=== WHAT NEEDS TO BE DONE ===
A single number is the answer here: how many lines of the entries contain "SQUARE"?

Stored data
=======
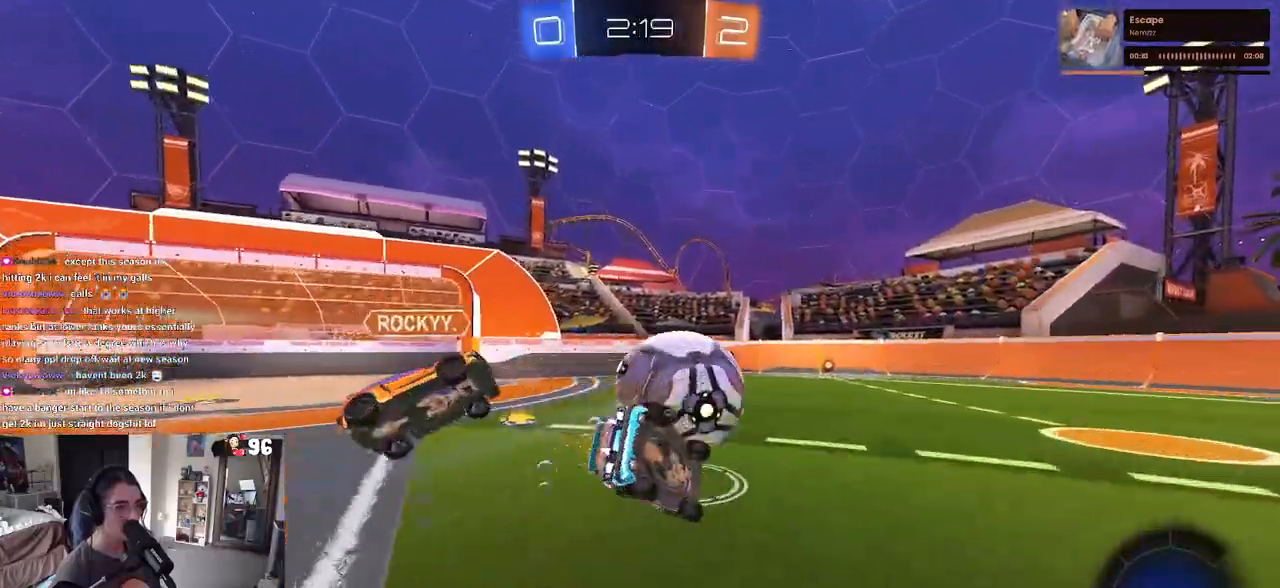
{"buttons": ["SQUARE", "R1", "R2"], "left_stick": "down-left", "right_stick": "center", "events": []}
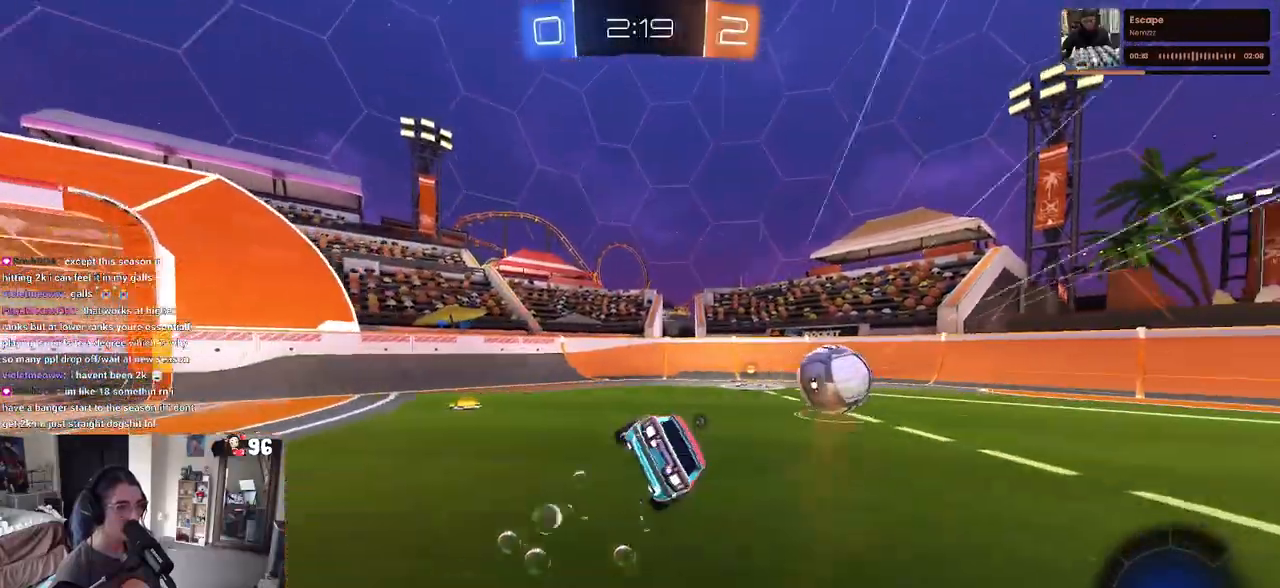
{"buttons": ["R1", "R2"], "left_stick": "down-right", "right_stick": "center", "events": [[117, "left_stick", "down-right"], [150, "SQUARE", "up"], [283, "left_stick", "center"], [383, "left_stick", "down-right"]]}
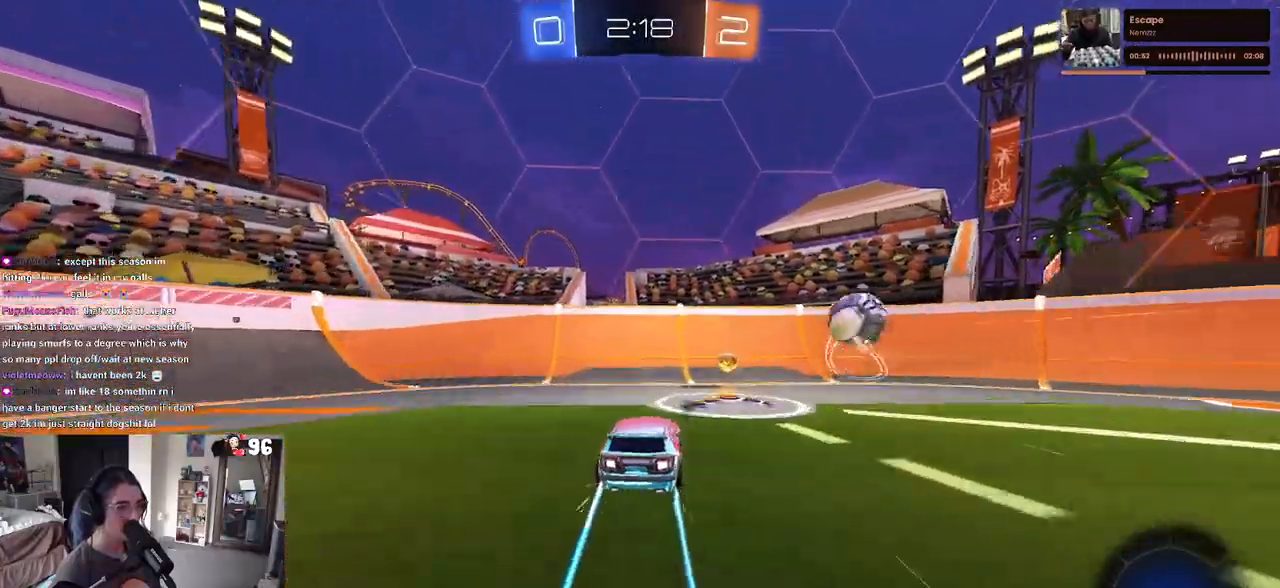
{"buttons": ["R2"], "left_stick": "down-right", "right_stick": "center", "events": [[50, "R1", "up"], [117, "TRIANGLE", "down"], [233, "TRIANGLE", "up"]]}
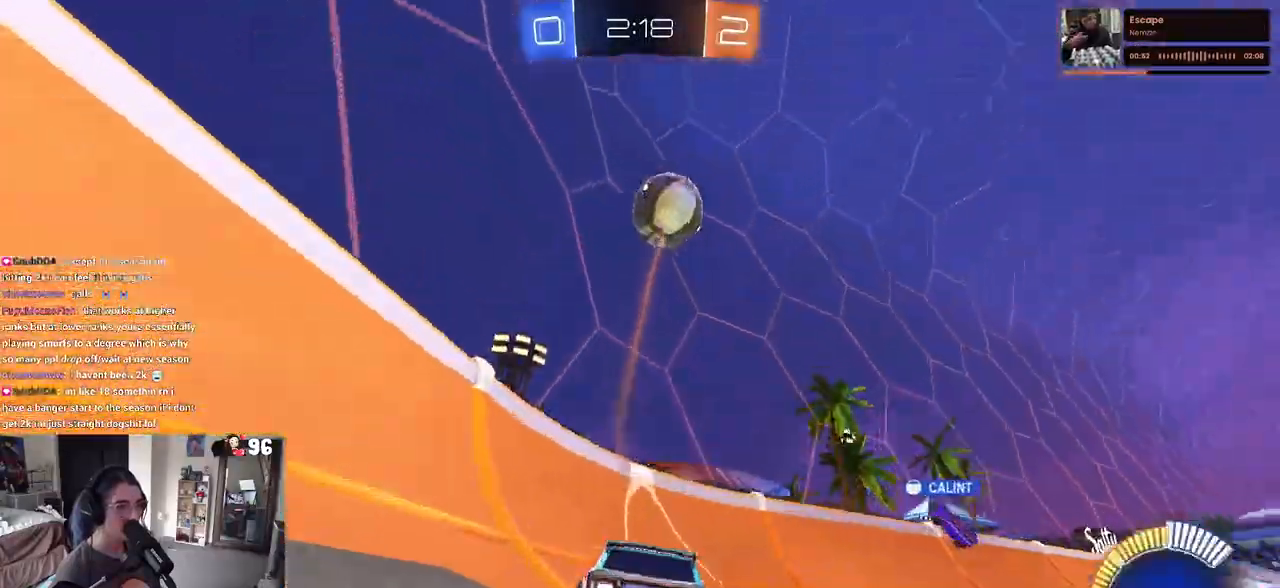
{"buttons": ["R2"], "left_stick": "down-right", "right_stick": "center", "events": []}
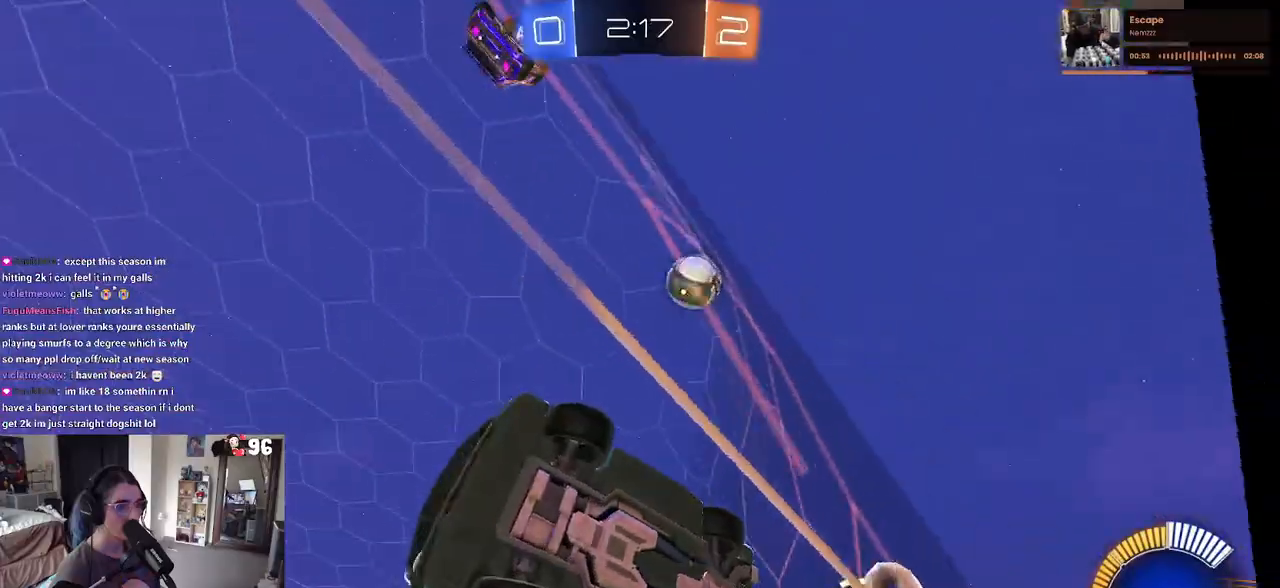
{"buttons": ["R2"], "left_stick": "center", "right_stick": "center", "events": [[17, "left_stick", "right"], [383, "left_stick", "center"]]}
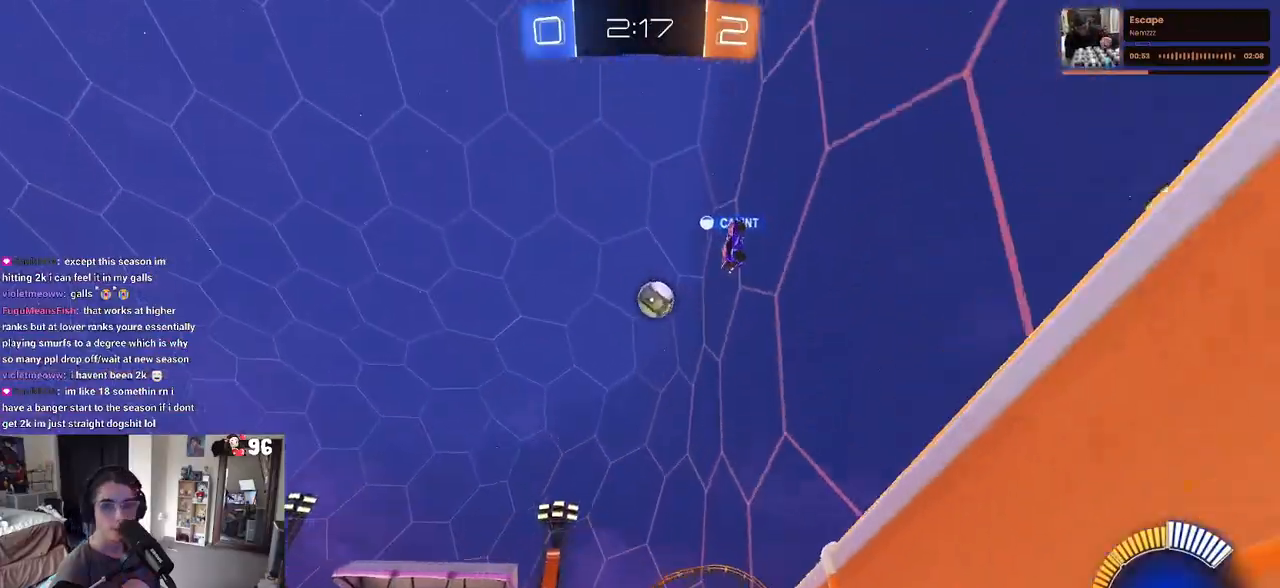
{"buttons": ["R2"], "left_stick": "left", "right_stick": "center", "events": [[133, "left_stick", "right"], [267, "left_stick", "center"], [350, "left_stick", "left"]]}
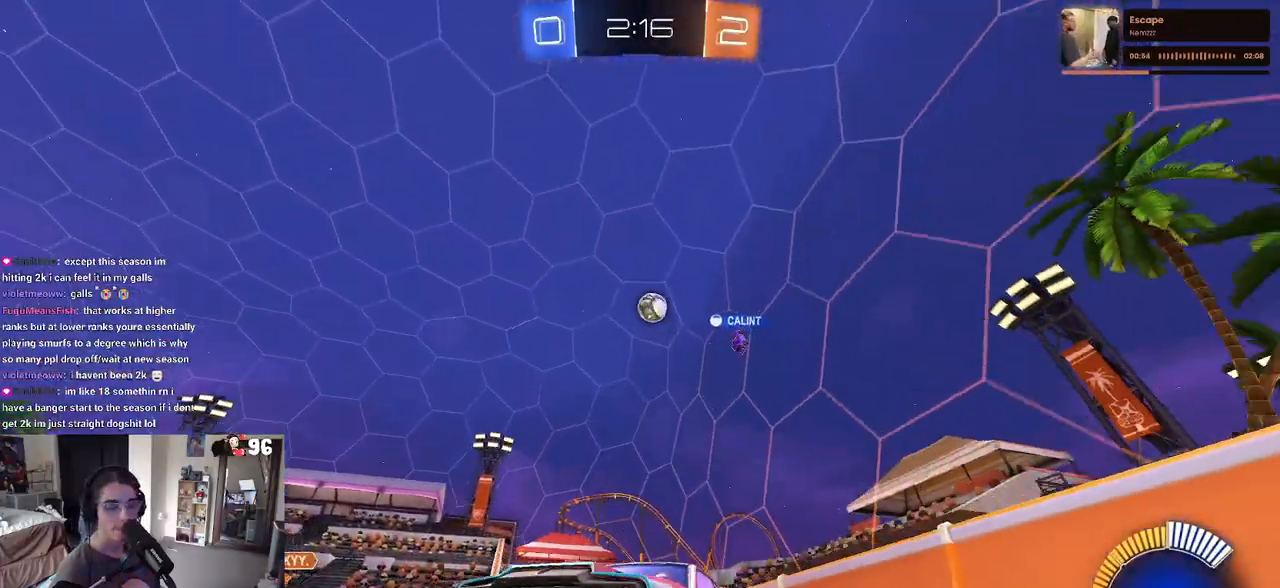
{"buttons": ["R2"], "left_stick": "left", "right_stick": "center", "events": [[250, "left_stick", "right"], [350, "left_stick", "center"], [417, "left_stick", "left"]]}
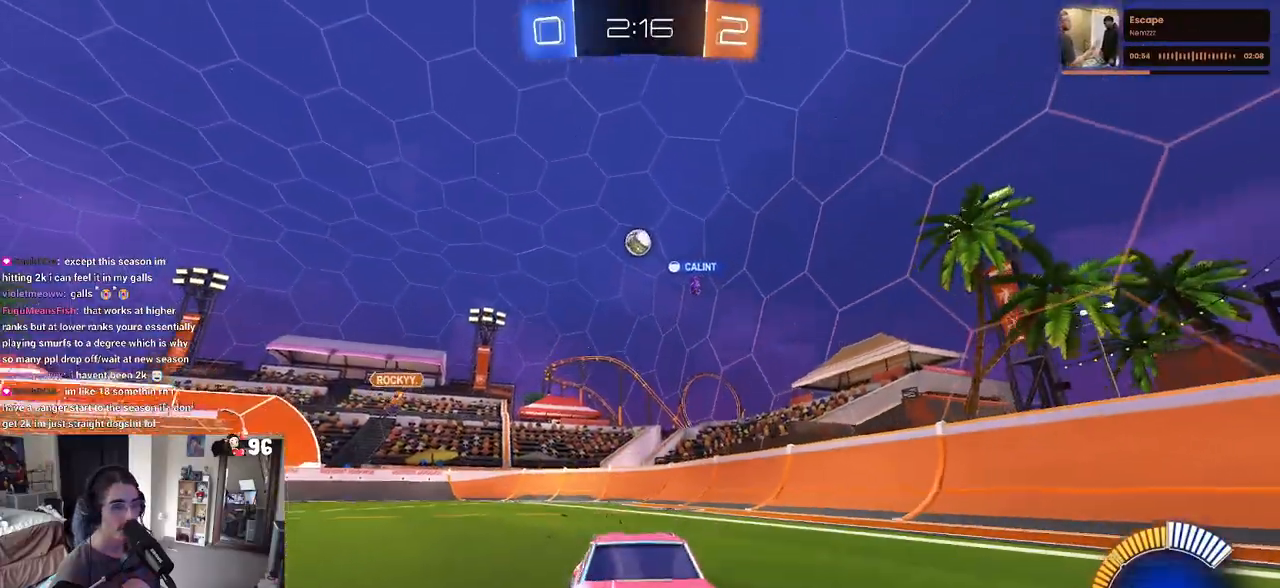
{"buttons": ["R2"], "left_stick": "right", "right_stick": "center", "events": [[67, "left_stick", "center"], [133, "left_stick", "right"], [167, "SQUARE", "down"], [333, "SQUARE", "up"]]}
=======
=== EXERCISE RESULT ===
3